"Für diese Mannschaft zählt nur der Titel. Ich kann mir nicht vorstellen, dass irgendwer aus diesem Team nach dem Halbfinale gegen Brasilien nun abhebt. Dazu ist die Mannschaft zu erfahren, dazu haben sie bereits zu viel erlebt", sagte Kahn im ZDF: "Denn was nützt dir dieses 7:1, wenn du jetzt das Finale verlierst. Das interessiert dann niemanden mehr."
Im Halbfinale hatte Deutschland den Gastgeber aus Brasilien beim 7:1-Erfolg vorgeführt. Nach dem beeindruckenden Aufritt in der Vorschlussrunde geht die DFB-Auswahl als Favorit ins Finale gegen Argentinien.
Teamchemie großer Vorteil
Ein wichtiger Grund für den deutschen Erfolg bei der WM ist aus Sicht des ehemaligen Nationaltorwarts die Teamchemie. "Keine Mannschaft auf der Welt ist jemals frei von Konflikten - es sickern hier nur keine an die Öffentlichkeit durch. Das ist ein Unterschied zu früheren Turnieren. Die Probleme werden intern auf produktive Art gelöst. Das trägt zum großen Vertrauen innerhalb des Teams bei", sagte Kahn.

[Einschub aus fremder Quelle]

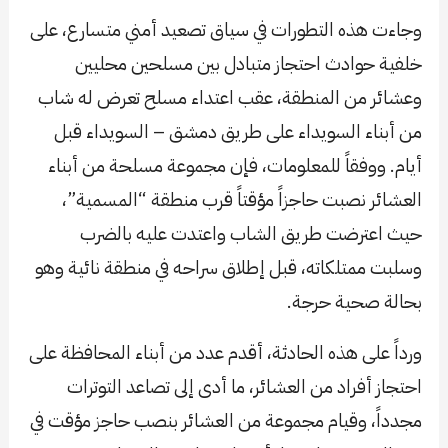
وجاءت هذه التطورات في سياق تصعيد أمني متسارع، على
خلفية حوادث احتجاز متبادل بين مسلحين محليين
وعشائر من المنطقة، عقب اعتداء مسلح تعرض له شاب
من أبناء السويداء على طريق دمشق – السويداء قبل
أيام. ووفقاً للمعلومات، فإن مجموعة مسلحة من أبناء
العشائر نصبت حاجزاً مؤقتاً قرب منطقة “المسمية”،
حيث اعترضت طريق الشاب واعتدت عليه بالضرب
وسلبت ممتلكاته، قبل إطلاق سراحه في منطقة نائية وهو
بحالة صحية حرجة.
ورداً على هذه الحادثة، أقدم عدد من أبناء المحافظة على
احتجاز أفراد من العشائر، ما أدى إلى تصاعد التوترات
مجدداً، وقيام مجموعة من العشائر بنصب حاجز مؤقت في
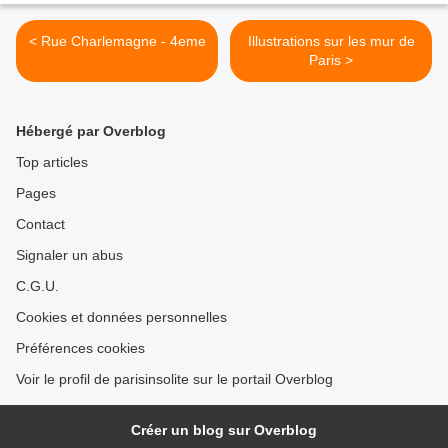
< Rue Charlemagne - 4eme
Illustrations sur les mur de
Paris >
Hébergé par Overblog
Top articles
Pages
Contact
Signaler un abus
C.G.U.
Cookies et données personnelles
Préférences cookies
Voir le profil de parisinsolite sur le portail Overblog
Créer un blog sur Overblog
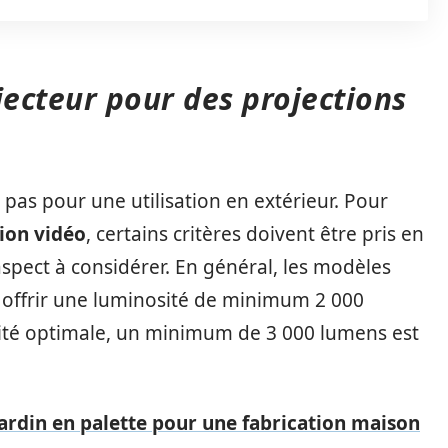
jecteur pour des projections
 pas pour une utilisation en extérieur. Pour
ion vidéo
, certains critères doivent être pris en
spect à considérer. En général, les modèles
 offrir une luminosité de minimum 2 000
ité optimale, un minimum de 3 000 lumens est
 jardin en palette pour une fabrication maison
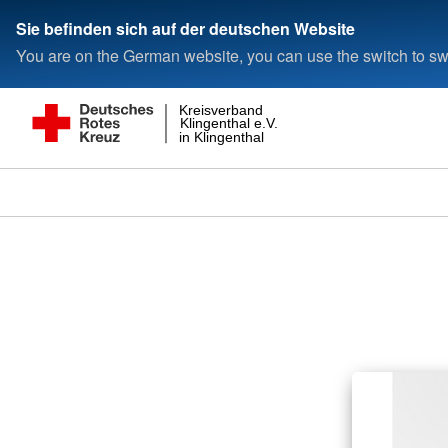
Sie befinden sich auf der deutschen Website
You are on the German website, you can use the switch to swi
Kreisverband
Klingenthal e.V.
in Klingenthal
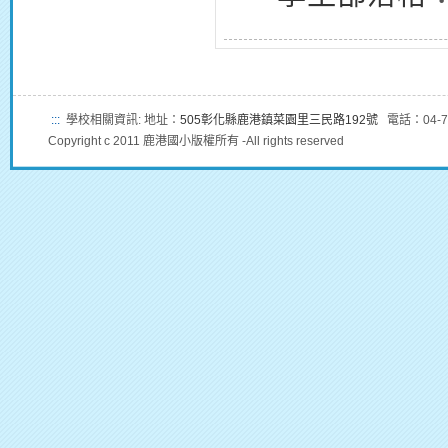
:::
學校相關資訊: 地址：
505彰化縣鹿港鎮菜園里三民路192號
電話：04-7
Copyright c 2011 鹿港國小版權所有 -All rights reserved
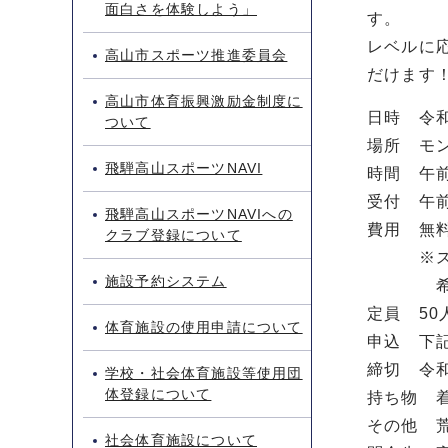
面白さを体験しよう」
す。
レベルに
高山市スポーツ推進委員会
だけます
高山市体育振興激励金制度に
日時 令和
ついて
場所 モ
飛騨高山スポーツNAVI
時間 午前
受付 午前
飛騨高山スポーツNAVIへの
費用 無
クラブ登録について
※スキー
施設予約システム
希望者は
定員 5
体育施設の使用申請について
申込 下
締切 令和
学校・社会体育施設等使用団
体登録について
持ち物 
その他 
社会体育施設について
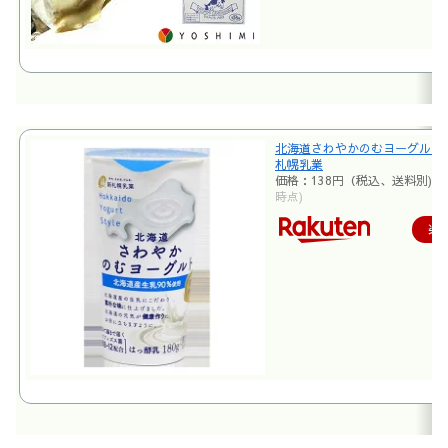
北海道さわやかのむヨーグルト 
札幌乳業
価格：138円（税込、送料別)
(
時点)
楽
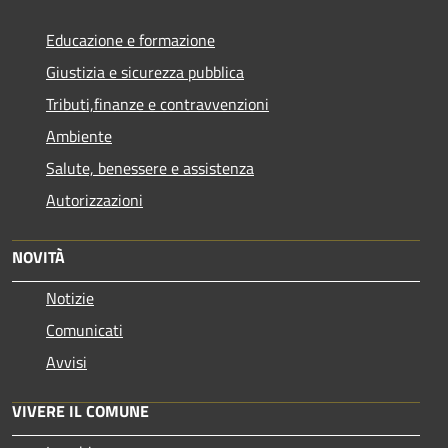
Educazione e formazione
Giustizia e sicurezza pubblica
Tributi,finanze e contravvenzioni
Ambiente
Salute, benessere e assistenza
Autorizzazioni
NOVITÀ
Notizie
Comunicati
Avvisi
VIVERE IL COMUNE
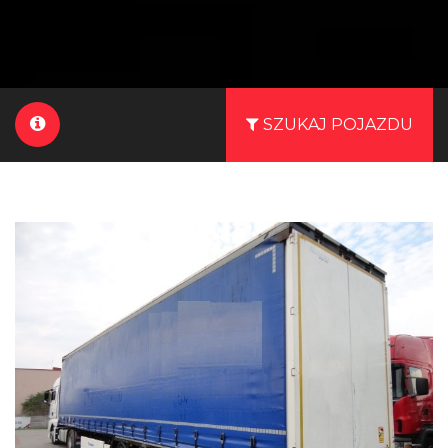
SZUKAJ POJAZDU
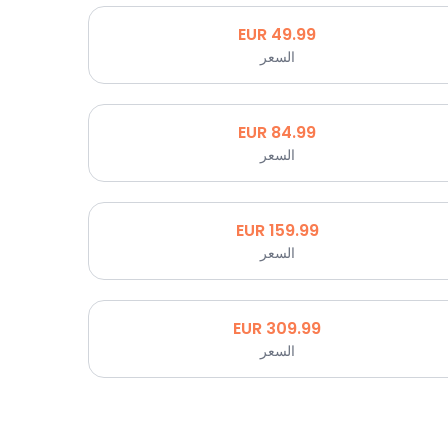
EUR
49.99
السعر
EUR
84.99
السعر
EUR
159.99
السعر
EUR
309.99
السعر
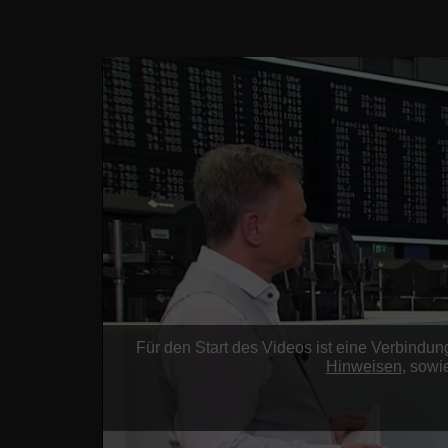
Für den Start des Videos ist eine Verbind
Hinweisen
, sowi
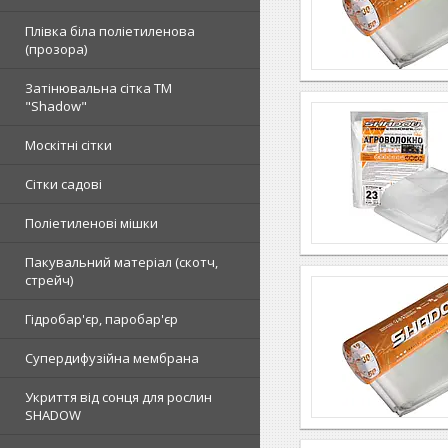
Плівка біла поліетиленова
(прозора)
Затінювальна сітка ТМ
"Shadow"
Москітні сітки
Сітки садові
Поліетиленові мішки
Пакувальний матеріал (скотч,
стрейч)
Гідробар'єр, паробар'єр
Супердифузійна мембрана
Укриття від сонця для рослин
SHADOW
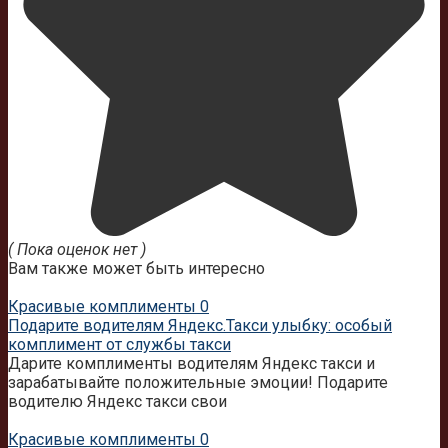
( Пока оценок нет )
Вам также может быть интересно
Красивые комплименты
0
Подарите водителям Яндекс.Такси улыбку: особый
комплимент от службы такси
Дарите комплименты водителям Яндекс такси и
зарабатывайте положительные эмоции! Подарите
водителю Яндекс такси свои
Красивые комплименты
0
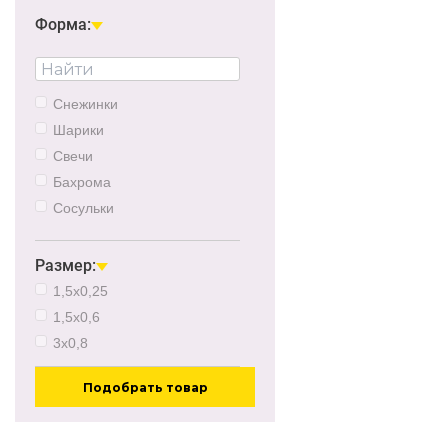
0.51Вт
Форма:
9Вт
1Вт
8Вт
Снежинки
12Вт
Шарики
1.8Вт
Свечи
50Вт
Бахрома
Сосульки
Гирлянда-сосульки
Звезды
Размер:
Кисточки
1,5х0,25
Колокольчики
1,5х0,6
Кубики
3х0,8
Палочки
Подобрать товар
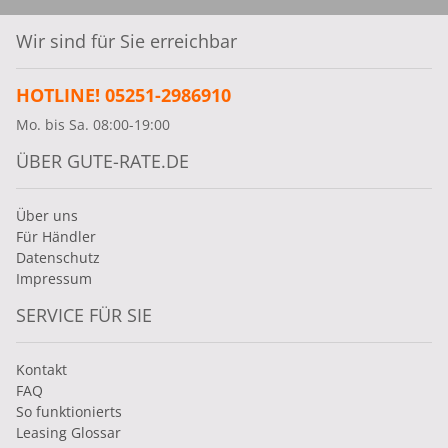
Wir sind für Sie erreichbar
HOTLINE! 05251-2986910
Mo. bis Sa. 08:00-19:00
ÜBER GUTE-RATE.DE
Über uns
Für Händler
Datenschutz
Impressum
SERVICE FÜR SIE
Kontakt
FAQ
So funktionierts
Leasing Glossar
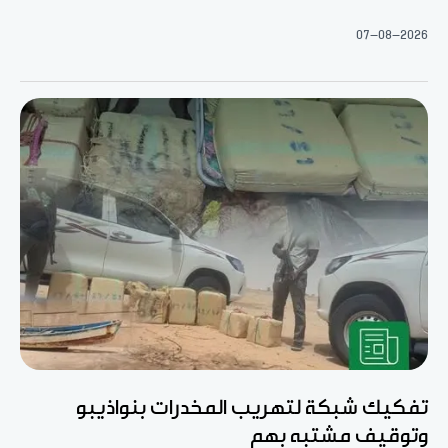
07-08-2026
تفكيك شبكة لتهريب المخدرات بنواذيبو
وتوقيف مشتبه بهم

Für den 45-Jährigen ist dabei auch die scheinbare Abkehr von der flachen Teamhierarchie entscheidend: "Es gibt mittlerweile Spieler, die große Erfolge gefeiert haben - vor allem der Bayern-Block. Die gehen vorne weg und nehmen die anderen Spieler dabei an die Hand. Dadurch entsteht ein gutes Klima in der Mannschaft."
Deutschland taktisch besser
"Wenn man sich die taktischen und spielerischen Qualitäten anschaut, ist die deutsche Mannschaft klar im Vorteil. Sie hat viel mehr Stilrichtungen: Sie können das Spiel langsam machen, schnell umschalten oder einen tollen Kombinationsfußball spielen", sagte Kahn im ZDF: "All das sehe ich bei Argentinien nicht mal im Ansatz. Sie haben kein zusammenhängendes Spiel wie die Deutschen."
Dass die DFB-Auswahl aus diesem Grund leichtes Spiel mit der Albiceleste haben könnte, glaubt Kahn allerdings nicht: "Das wird eine verzwickte Aufgabe gegen defensiv sehr gut organisierte Argentinier. Sie werden ihren extrem defensiven Stil auch im Finale nicht verändern. Wenn Ángel di Maria nicht fit wird, werden sie sogar noch defensiver agieren."
Mit Geduld zum Sieg
Ein Schlüssel zum Erfolg sei es daher, die Geduld nicht zu verlieren. "Die Deutschen haben 120 Minuten Zeit, gegen dieses Bollwerk eine Lösung zu finden. Es gibt in keiner Phase des Spiels einen Grund zur Hektik. Das ging schon immer schief", sagte Kahn.
Ein Schwachpunkt im Spiel der Gauchos ist für ihn Torhüter Sergio Romero: "Er hat mich bei allen Fähigkeiten, die das Torwartspiel ausmachen, nicht überzeugt - mit Ausnahme seiner Reflexe auf der Linie.
Selbst in seinem Verein sitzt er auf der Bank. Das wird auch seine Gründe haben", kritisierte der ehemalige Nationaltorwart: "Er hat gegen die Niederlande zwar zwei Elfmeter gehalten, doch damit kann man nicht die Qualität eines Torhüters über ein Turnier beurteilen."